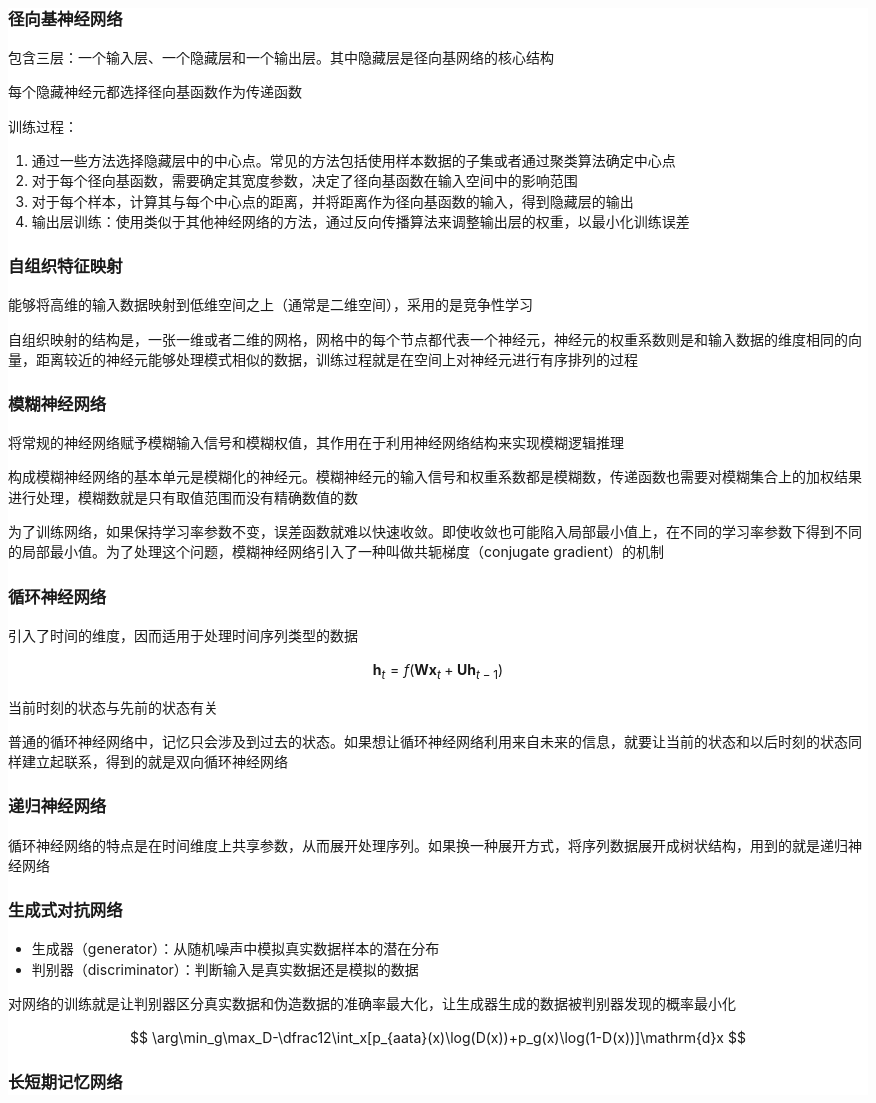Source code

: ### 径向基神经网络

包含三层：一个输入层、一个隐藏层和一个输出层。其中隐藏层是径向基网络的核心结构

每个隐藏神经元都选择径向基函数作为传递函数

训练过程：

1. 通过一些方法选择隐藏层中的中心点。常见的方法包括使用样本数据的子集或者通过聚类算法确定中心点
2. 对于每个径向基函数，需要确定其宽度参数，决定了径向基函数在输入空间中的影响范围
3.  对于每个样本，计算其与每个中心点的距离，并将距离作为径向基函数的输入，得到隐藏层的输出
4.  输出层训练：使用类似于其他神经网络的方法，通过反向传播算法来调整输出层的权重，以最小化训练误差

### 自组织特征映射

能够将高维的输入数据映射到低维空间之上（通常是二维空间），采用的是竞争性学习

自组织映射的结构是，一张一维或者二维的网格，网格中的每个节点都代表一个神经元，神经元的权重系数则是和输入数据的维度相同的向量，距离较近的神经元能够处理模式相似的数据，训练过程就是在空间上对神经元进行有序排列的过程

### 模糊神经网络

将常规的神经网络赋予模糊输入信号和模糊权值，其作用在于利用神经网络结构来实现模糊逻辑推理

构成模糊神经网络的基本单元是模糊化的神经元。模糊神经元的输入信号和权重系数都是模糊数，传递函数也需要对模糊集合上的加权结果进行处理，模糊数就是只有取值范围而没有精确数值的数

为了训练网络，如果保持学习率参数不变，误差函数就难以快速收敛。即使收敛也可能陷入局部最小值上，在不同的学习率参数下得到不同的局部最小值。为了处理这个问题，模糊神经网络引入了一种叫做共轭梯度（conjugate gradient）的机制

### 循环神经网络

引入了时间的维度，因而适用于处理时间序列类型的数据

$$
\mathbf{h}_t=f(\mathbf{W}\mathbf{x}_t+\mathbf{U}\mathbf{h}_{t-1})
$$

当前时刻的状态与先前的状态有关

普通的循环神经网络中，记忆只会涉及到过去的状态。如果想让循环神经网络利用来自未来的信息，就要让当前的状态和以后时刻的状态同样建立起联系，得到的就是双向循环神经网络

### 递归神经网络

循环神经网络的特点是在时间维度上共享参数，从而展开处理序列。如果换一种展开方式，将序列数据展开成树状结构，用到的就是递归神经网络

### 生成式对抗网络

- 生成器（generator）：从随机噪声中模拟真实数据样本的潜在分布
- 判别器（discriminator）：判断输入是真实数据还是模拟的数据

对网络的训练就是让判别器区分真实数据和伪造数据的准确率最大化，让生成器生成的数据被判别器发现的概率最小化

$$
\arg\min_g\max_D-\dfrac12\int_x[p_{aata}(x)\log(D(x))+p_g(x)\log(1-D(x))]\mathrm{d}x
$$

### 长短期记忆网络
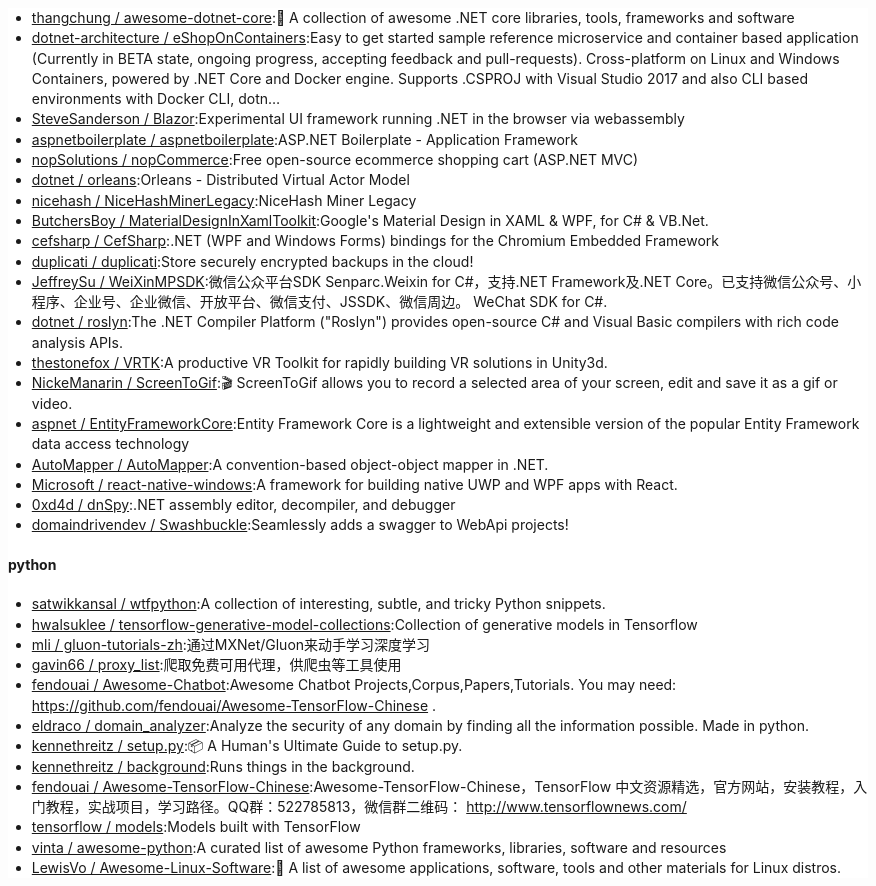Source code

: * [thangchung / awesome-dotnet-core](https://github.com/thangchung/awesome-dotnet-core):🐝 A collection of awesome .NET core libraries, tools, frameworks and software
* [dotnet-architecture / eShopOnContainers](https://github.com/dotnet-architecture/eShopOnContainers):Easy to get started sample reference microservice and container based application (Currently in BETA state, ongoing progress, accepting feedback and pull-requests). Cross-platform on Linux and Windows Containers, powered by .NET Core and Docker engine. Supports .CSPROJ with Visual Studio 2017 and also CLI based environments with Docker CLI, dotn…
* [SteveSanderson / Blazor](https://github.com/SteveSanderson/Blazor):Experimental UI framework running .NET in the browser via webassembly
* [aspnetboilerplate / aspnetboilerplate](https://github.com/aspnetboilerplate/aspnetboilerplate):ASP.NET Boilerplate - Application Framework
* [nopSolutions / nopCommerce](https://github.com/nopSolutions/nopCommerce):Free open-source ecommerce shopping cart (ASP.NET MVC)
* [dotnet / orleans](https://github.com/dotnet/orleans):Orleans - Distributed Virtual Actor Model
* [nicehash / NiceHashMinerLegacy](https://github.com/nicehash/NiceHashMinerLegacy):NiceHash Miner Legacy
* [ButchersBoy / MaterialDesignInXamlToolkit](https://github.com/ButchersBoy/MaterialDesignInXamlToolkit):Google's Material Design in XAML & WPF, for C# & VB.Net.
* [cefsharp / CefSharp](https://github.com/cefsharp/CefSharp):.NET (WPF and Windows Forms) bindings for the Chromium Embedded Framework
* [duplicati / duplicati](https://github.com/duplicati/duplicati):Store securely encrypted backups in the cloud!
* [JeffreySu / WeiXinMPSDK](https://github.com/JeffreySu/WeiXinMPSDK):微信公众平台SDK Senparc.Weixin for C#，支持.NET Framework及.NET Core。已支持微信公众号、小程序、企业号、企业微信、开放平台、微信支付、JSSDK、微信周边。 WeChat SDK for C#.
* [dotnet / roslyn](https://github.com/dotnet/roslyn):The .NET Compiler Platform ("Roslyn") provides open-source C# and Visual Basic compilers with rich code analysis APIs.
* [thestonefox / VRTK](https://github.com/thestonefox/VRTK):A productive VR Toolkit for rapidly building VR solutions in Unity3d.
* [NickeManarin / ScreenToGif](https://github.com/NickeManarin/ScreenToGif):🎬 ScreenToGif allows you to record a selected area of your screen, edit and save it as a gif or video.
* [aspnet / EntityFrameworkCore](https://github.com/aspnet/EntityFrameworkCore):Entity Framework Core is a lightweight and extensible version of the popular Entity Framework data access technology
* [AutoMapper / AutoMapper](https://github.com/AutoMapper/AutoMapper):A convention-based object-object mapper in .NET.
* [Microsoft / react-native-windows](https://github.com/Microsoft/react-native-windows):A framework for building native UWP and WPF apps with React.
* [0xd4d / dnSpy](https://github.com/0xd4d/dnSpy):.NET assembly editor, decompiler, and debugger
* [domaindrivendev / Swashbuckle](https://github.com/domaindrivendev/Swashbuckle):Seamlessly adds a swagger to WebApi projects!

#### python
* [satwikkansal / wtfpython](https://github.com/satwikkansal/wtfpython):A collection of interesting, subtle, and tricky Python snippets.
* [hwalsuklee / tensorflow-generative-model-collections](https://github.com/hwalsuklee/tensorflow-generative-model-collections):Collection of generative models in Tensorflow
* [mli / gluon-tutorials-zh](https://github.com/mli/gluon-tutorials-zh):通过MXNet/Gluon来动手学习深度学习
* [gavin66 / proxy_list](https://github.com/gavin66/proxy_list):爬取免费可用代理，供爬虫等工具使用
* [fendouai / Awesome-Chatbot](https://github.com/fendouai/Awesome-Chatbot):Awesome Chatbot Projects,Corpus,Papers,Tutorials. You may need: https://github.com/fendouai/Awesome-TensorFlow-Chinese .
* [eldraco / domain_analyzer](https://github.com/eldraco/domain_analyzer):Analyze the security of any domain by finding all the information possible. Made in python.
* [kennethreitz / setup.py](https://github.com/kennethreitz/setup.py):📦 A Human's Ultimate Guide to setup.py.
* [kennethreitz / background](https://github.com/kennethreitz/background):Runs things in the background.
* [fendouai / Awesome-TensorFlow-Chinese](https://github.com/fendouai/Awesome-TensorFlow-Chinese):Awesome-TensorFlow-Chinese，TensorFlow 中文资源精选，官方网站，安装教程，入门教程，实战项目，学习路径。QQ群：522785813，微信群二维码： http://www.tensorflownews.com/
* [tensorflow / models](https://github.com/tensorflow/models):Models built with TensorFlow
* [vinta / awesome-python](https://github.com/vinta/awesome-python):A curated list of awesome Python frameworks, libraries, software and resources
* [LewisVo / Awesome-Linux-Software](https://github.com/LewisVo/Awesome-Linux-Software):🐧 A list of awesome applications, software, tools and other materials for Linux distros.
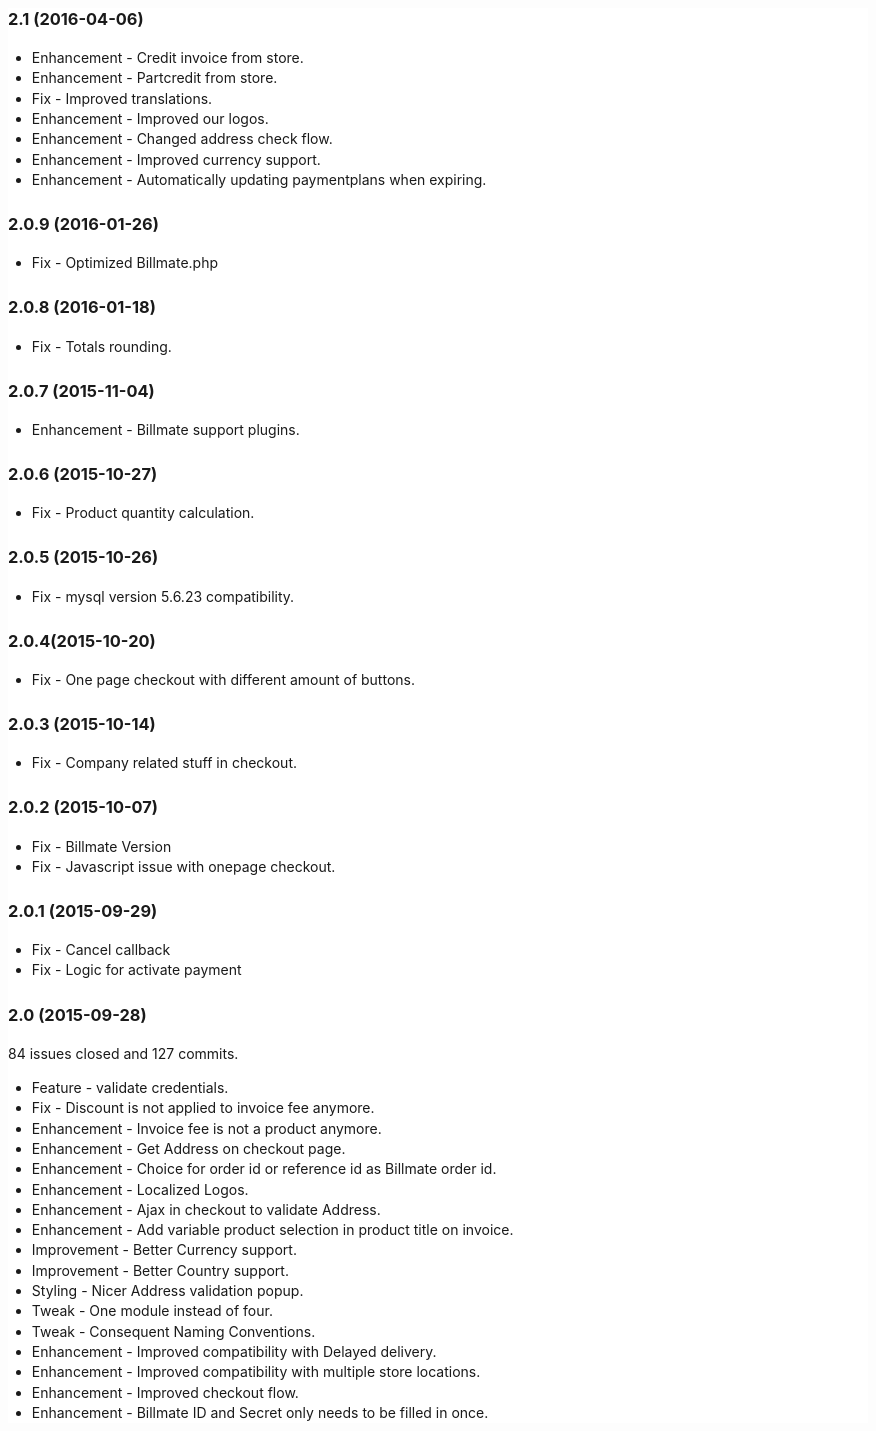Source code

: ### 2.1 (2016-04-06)
* Enhancement - Credit invoice from store.
* Enhancement - Partcredit from store.
* Fix - Improved translations.
* Enhancement - Improved our logos.
* Enhancement - Changed address check flow.
* Enhancement - Improved currency support.
* Enhancement - Automatically updating paymentplans when expiring.

### 2.0.9 (2016-01-26)
* Fix - Optimized Billmate.php

### 2.0.8 (2016-01-18)
* Fix - Totals rounding.

### 2.0.7 (2015-11-04)
* Enhancement - Billmate support plugins.

### 2.0.6 (2015-10-27)
* Fix - Product quantity calculation.
### 2.0.5 (2015-10-26)
* Fix - mysql version 5.6.23 compatibility.

### 2.0.4(2015-10-20)
* Fix - One page checkout with different amount of buttons.

### 2.0.3 (2015-10-14)
* Fix - Company related stuff in checkout.

### 2.0.2 (2015-10-07)
* Fix - Billmate Version
* Fix - Javascript issue with onepage checkout.

### 2.0.1 (2015-09-29)
* Fix - Cancel callback
* Fix - Logic for activate payment

### 2.0 (2015-09-28)
84 issues closed and 127 commits.

* Feature - validate credentials.
* Fix - Discount is not applied to invoice fee anymore.
* Enhancement - Invoice fee is not a product anymore.
* Enhancement - Get Address on checkout page.
* Enhancement - Choice for order id or reference id as Billmate order id.
* Enhancement - Localized Logos.
* Enhancement - Ajax in checkout to validate Address.
* Enhancement - Add variable product selection in product title on invoice.
* Improvement - Better Currency support.
* Improvement - Better Country support.
* Styling - Nicer Address validation popup.
* Tweak - One module instead of four.
* Tweak - Consequent Naming Conventions.
* Enhancement - Improved compatibility with Delayed delivery.
* Enhancement - Improved compatibility with multiple store locations.
* Enhancement - Improved checkout flow.
* Enhancement - Billmate ID and Secret only needs to be filled in once.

◆ TASK DESCRIPTION
Print the lines from the row text starting at the line that contains "### 2.0.6 (2015-10-27)" and ending with the line that contains "stuff in checkout.", reproducing them exactly.

◆ RESPONSE TO THE TASK
### 2.0.6 (2015-10-27)
* Fix - Product quantity calculation.
### 2.0.5 (2015-10-26)
* Fix - mysql version 5.6.23 compatibility.

### 2.0.4(2015-10-20)
* Fix - One page checkout with different amount of buttons.

### 2.0.3 (2015-10-14)
* Fix - Company related stuff in checkout.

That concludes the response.